Fragmentasi tersebut sangat tidak memperlihatkan tanda-tanda kejayaan bagi kroni orde baru. Harus diingat, bahwa kejatuhan Soeharto, juga didukung fakta bahwa mulai terjadi fragmentasi ditingkatan kroni-kroninya. Memang ditengah krisis ekonomi yang dihadapi bangsa Indonesia, fragmentasi politik menjadi tak terhindarkan. Meningkatnya angka golput dalam setiap pertarungan pilkada menjadikan basis analisis bagi setiap politisi dan partai politik untuk mengkaji fenomena tersebut. Dalam situasi seperti ini, politisi dan partai-partai politik bisa saja berspekulasi, dan tindakan ini didasari oleh keinginan tersendiri menjadi alternatif bagi konstituen. Atas dasar itu lah, secara beramai-ramai para politisi kemudian membentuk partai-partai baru sebagai kendaraan politik menuju RI-1.

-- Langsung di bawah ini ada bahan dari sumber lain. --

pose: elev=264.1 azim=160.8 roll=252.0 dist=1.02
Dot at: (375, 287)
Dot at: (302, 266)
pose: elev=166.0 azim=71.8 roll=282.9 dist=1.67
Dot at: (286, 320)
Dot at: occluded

Sementara, fragmentasi yang harus disikapi secara serius bagi aktivis prodem dan rakyat adalah munculnya aktivis-aktivis prodem yang ikut meramaikan pemilu 2009. Fragmentasi ini, seperti yang sudah saya singgung diatas adalah pertarungan yang sengit, sesengit Partai Demokrat dan partai Republik di AS, dimana ketika Partai Demokrat AS yang menang, kebijakannya lebih cenderung populis, sedangkan kalau Partai Republik yang menang, maka kebijakannya akan mendukung liberalisasi ekonomi dan mendukung proyek-proyek perang.

Pertarungan sengit ini lah yang saya maksud dengan Pertarungan komitmen kerakyatan yang SEJATI dengan Pertarungan Komitmen Kerakyatan yang PALSU. Mungkin akan muncul pertanyaan, ada apa dengan yang SEJATI dan yang PALSU..? sederhanya saja jawabannya. Bagaimana bisa mempercayai seorang yang ahli tinju tiba-tiba berbicara bahwa si petinju tersebut bisa mengobati penyakit jantung..? bagaimana mungkin seorang politisi yang berlatar belakang pendukung kebijakan pemerintah yang merugikan rakyat banyak, tiba-tiba berbicara menyelamatkan nasib rakyat banyak. Akan tetapi lain hal dengan para aktivis yang mencoba bertarung dalam pemilu 2009. Mereka (para aktivis) tersebut sudah pernah teruji dan konsisten dalam memperjuangkan aspirasi rakyat, akan tetapi tidak mempunyai saluran resmi dijalur pemerintahan, sehingga suaranya hanya menjadi protes jalanan saja.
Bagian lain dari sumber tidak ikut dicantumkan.